Melissa and I stumbled out of the venue singing songs, asking each other if it really happened, saying “Ohmygod Daft Punk” over and over with various expletives sprinkled in for emphasis, and basically just couldn’t stop grinning the rest of the night into the following day. As we were waiting outside for Pooneh to rejoin us, we spotted members of Jamaica and the Beastie Boys emerging from the venue, but everything was so surreal at that point that it just seemed to pile on. We did see our French interviewers again, and Melissa finally went up and asked them what, exactly, our footage would be used for. Turns out, we’ll be used on French TV; they were working on a program about how French culture is effecting other parts of the world. So you’re welcome, French people, for the song we sang for you. Please don’t laugh at us too hard.

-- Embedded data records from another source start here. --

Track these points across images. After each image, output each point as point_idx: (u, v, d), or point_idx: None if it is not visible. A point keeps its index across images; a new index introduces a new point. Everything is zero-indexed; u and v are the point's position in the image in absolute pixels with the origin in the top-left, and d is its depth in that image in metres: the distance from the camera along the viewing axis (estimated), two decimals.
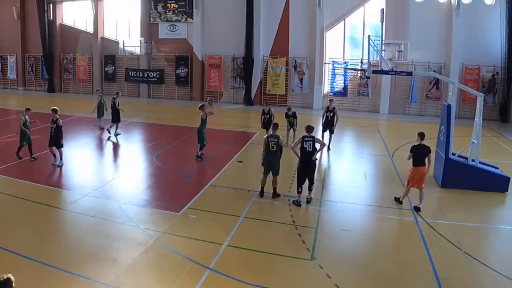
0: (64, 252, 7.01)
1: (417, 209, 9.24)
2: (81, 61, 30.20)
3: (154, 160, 13.07)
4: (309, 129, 9.56)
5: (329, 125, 14.66)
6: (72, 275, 6.26)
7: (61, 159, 12.00)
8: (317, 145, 9.59)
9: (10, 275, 3.65)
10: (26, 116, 12.50)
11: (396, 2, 22.70)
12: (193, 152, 13.11)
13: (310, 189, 9.63)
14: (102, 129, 17.10)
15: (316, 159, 9.58)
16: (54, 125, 11.83)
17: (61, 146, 12.00)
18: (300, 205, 9.43)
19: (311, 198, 9.65)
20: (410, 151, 9.38)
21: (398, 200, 9.69)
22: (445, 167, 10.78)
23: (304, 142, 9.36)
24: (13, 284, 3.65)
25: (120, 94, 17.25)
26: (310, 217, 8.92)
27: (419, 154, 9.23)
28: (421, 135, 9.48)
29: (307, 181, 9.54)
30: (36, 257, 6.72)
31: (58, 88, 31.13)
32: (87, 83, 30.19)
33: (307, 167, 9.47)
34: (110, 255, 6.96)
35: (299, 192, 9.51)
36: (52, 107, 12.05)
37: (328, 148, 14.59)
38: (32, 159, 12.45)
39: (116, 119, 16.09)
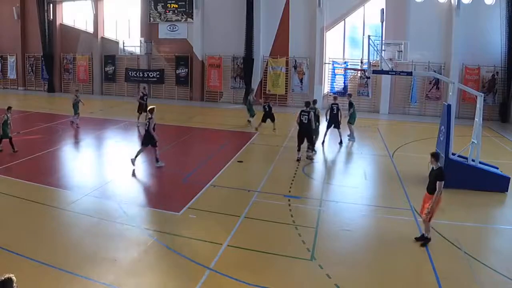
0: (64, 252, 7.01)
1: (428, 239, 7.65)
2: (81, 61, 30.14)
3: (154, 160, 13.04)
4: (307, 104, 12.92)
5: (335, 119, 15.26)
6: (72, 275, 6.26)
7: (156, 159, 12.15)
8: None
9: (11, 275, 3.67)
10: None
11: (396, 2, 22.66)
12: (193, 152, 13.09)
13: (309, 148, 12.90)
14: (72, 122, 17.67)
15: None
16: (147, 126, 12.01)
17: (153, 144, 12.06)
18: (299, 160, 12.71)
19: (311, 155, 12.92)
20: (443, 179, 7.37)
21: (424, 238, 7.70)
22: (445, 167, 10.68)
23: (301, 115, 12.56)
24: (14, 284, 3.66)
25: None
26: (310, 217, 8.91)
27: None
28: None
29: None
30: (36, 257, 6.72)
31: (58, 88, 31.04)
32: (87, 83, 30.17)
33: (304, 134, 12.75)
34: (110, 255, 6.96)
35: (298, 150, 12.86)
36: (149, 107, 12.33)
37: (341, 143, 15.38)
38: None
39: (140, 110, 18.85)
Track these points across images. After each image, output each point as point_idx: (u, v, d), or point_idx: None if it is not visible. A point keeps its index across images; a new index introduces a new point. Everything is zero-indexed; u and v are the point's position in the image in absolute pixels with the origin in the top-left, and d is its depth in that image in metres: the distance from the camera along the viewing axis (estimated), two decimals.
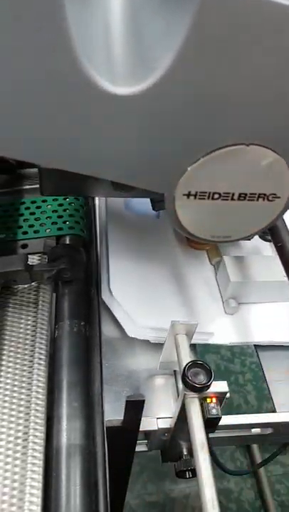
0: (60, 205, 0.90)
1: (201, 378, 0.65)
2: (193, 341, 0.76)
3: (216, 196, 0.54)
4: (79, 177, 0.72)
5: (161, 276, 0.88)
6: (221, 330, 0.84)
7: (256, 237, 0.94)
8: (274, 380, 0.82)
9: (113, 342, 0.81)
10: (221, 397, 0.67)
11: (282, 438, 0.83)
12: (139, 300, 0.83)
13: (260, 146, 0.50)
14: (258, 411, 2.02)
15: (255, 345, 0.85)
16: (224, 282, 0.87)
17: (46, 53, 0.42)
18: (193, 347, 0.82)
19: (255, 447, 1.96)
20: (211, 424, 0.66)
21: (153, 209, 0.84)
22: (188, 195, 0.53)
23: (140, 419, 0.68)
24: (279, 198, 0.55)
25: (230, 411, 2.03)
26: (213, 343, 0.83)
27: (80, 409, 0.66)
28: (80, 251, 0.79)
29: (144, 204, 0.96)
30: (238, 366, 2.21)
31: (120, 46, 0.48)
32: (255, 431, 0.79)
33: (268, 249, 0.95)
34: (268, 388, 0.81)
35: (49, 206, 0.90)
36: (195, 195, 0.53)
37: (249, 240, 0.91)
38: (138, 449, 0.78)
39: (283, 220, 0.73)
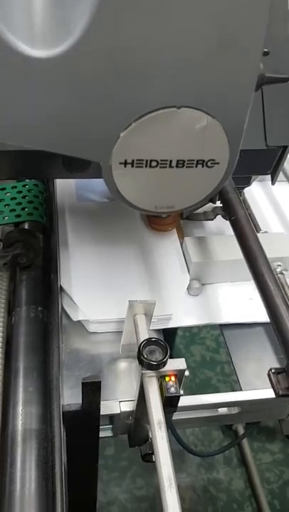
0: (19, 192, 0.89)
1: (157, 356, 0.64)
2: (153, 327, 0.75)
3: (154, 164, 0.52)
4: (30, 160, 0.71)
5: (124, 260, 0.87)
6: (184, 312, 0.83)
7: (219, 217, 0.94)
8: (239, 359, 0.81)
9: (75, 327, 0.80)
10: (179, 375, 0.66)
11: (251, 417, 0.82)
12: (100, 286, 0.82)
13: (191, 108, 0.48)
14: None
15: (220, 325, 0.85)
16: (188, 263, 0.87)
17: None
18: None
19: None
20: (170, 402, 0.64)
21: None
22: (125, 163, 0.52)
23: (99, 401, 0.67)
24: (218, 164, 0.53)
25: None
26: (176, 327, 0.82)
27: (36, 394, 0.65)
28: (36, 236, 0.77)
29: (95, 192, 0.96)
30: (224, 356, 2.20)
31: (40, 8, 0.46)
32: (223, 410, 0.78)
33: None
34: (234, 367, 0.80)
35: (8, 194, 0.88)
36: (132, 164, 0.52)
37: (211, 218, 0.90)
38: (104, 434, 0.77)
39: (237, 193, 0.72)
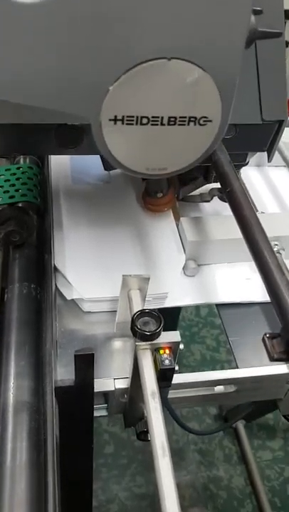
0: (13, 174, 0.88)
1: (151, 327, 0.63)
2: (148, 306, 0.74)
3: (145, 121, 0.51)
4: (22, 134, 0.70)
5: (119, 241, 0.86)
6: (180, 292, 0.82)
7: (216, 199, 0.93)
8: (235, 337, 0.80)
9: (69, 308, 0.79)
10: (174, 347, 0.65)
11: (248, 396, 0.81)
12: (95, 266, 0.81)
13: (182, 60, 0.47)
14: None
15: (217, 305, 0.84)
16: (184, 243, 0.86)
17: None
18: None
19: (243, 435, 1.94)
20: (165, 376, 0.63)
21: (105, 169, 0.83)
22: (115, 120, 0.51)
23: (93, 375, 0.66)
24: (211, 121, 0.52)
25: None
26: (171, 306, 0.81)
27: (28, 369, 0.64)
28: (29, 213, 0.77)
29: (91, 176, 0.95)
30: (224, 355, 2.19)
31: None
32: (219, 389, 0.76)
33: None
34: (230, 345, 0.79)
35: (2, 176, 0.88)
36: (122, 120, 0.51)
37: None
38: (99, 413, 0.75)
39: (233, 166, 0.72)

I have trouble ranking favorite shows, because comparing different bands can be very apples-to-oranges, plus the crowd and my own individual mood ends up changing my experience. That said, this show was a dream. It was a total dream, with billowy fog and neon flashing lights to match, and it was so nice to share in such a memorable moment for this band. Phoenix is a group that loves their fans, and they treat us right at live shows every single time. All there really is left to say is to quote Thomas: Thank you, thank you, thank you, thank you.